[Problem to solve]
Using the entries below, output exactly the lines from the one containing "DevOps ne bilmeli ?" through the final line, both included, and no others.

[Record excerpts]
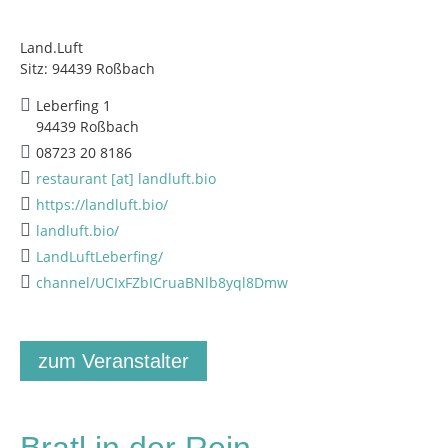
Land.Luft
Sitz: 94439 Roßbach
Leberfing 1
94439 Roßbach
08723 20 8186
restaurant [at] landluft.bio
https://landluft.bio/
landluft.bio/
LandLuftLeberfing/
channel/UCIxFZbICruaBNlb8yql8Dmw
zum Veranstalter
Bratl in der Rein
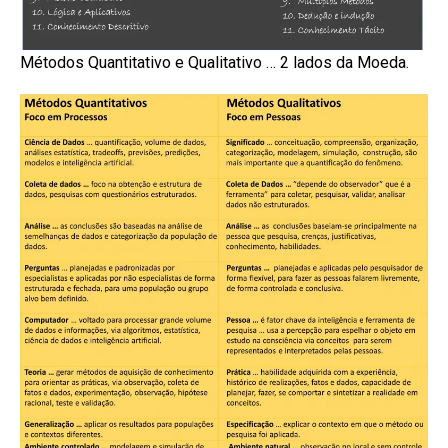
Métodos Quantitativo e Qualitativo … 2 lados da Moeda.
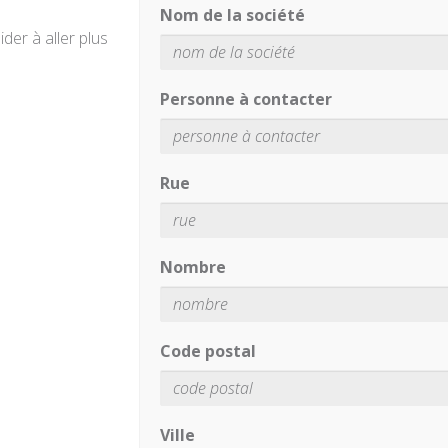
Nom de la société
der à aller plus
Personne à contacter
Rue
Nombre
Code postal
Ville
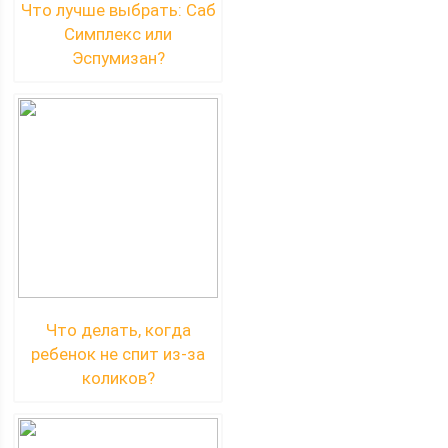
Что лучше выбрать: Саб
Симплекс или
Эспумизан?
Что делать, когда
ребенок не спит из-за
коликов?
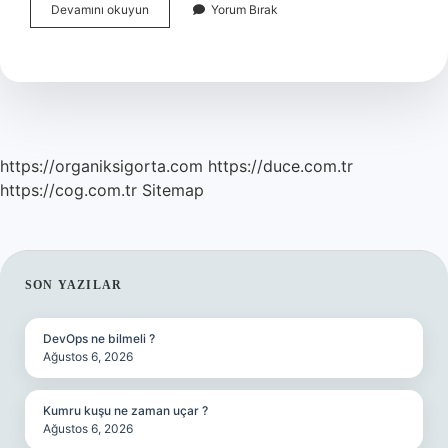
Borsada
Devamını okuyun
Yorum Bırak
Pazartesi
Satış
Ne
Zaman
Hesaba
Geçer
https://organiksigorta.com
https://duce.com.tr
https://cog.com.tr
Sitemap
SIDEBAR
SON YAZILAR
DevOps ne bilmeli ?
Ağustos 6, 2026
Kumru kuşu ne zaman uçar ?
Ağustos 6, 2026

[Solution to this problem]
DevOps ne bilmeli ?
Ağustos 6, 2026
Kumru kuşu ne zaman uçar ?
Ağustos 6, 2026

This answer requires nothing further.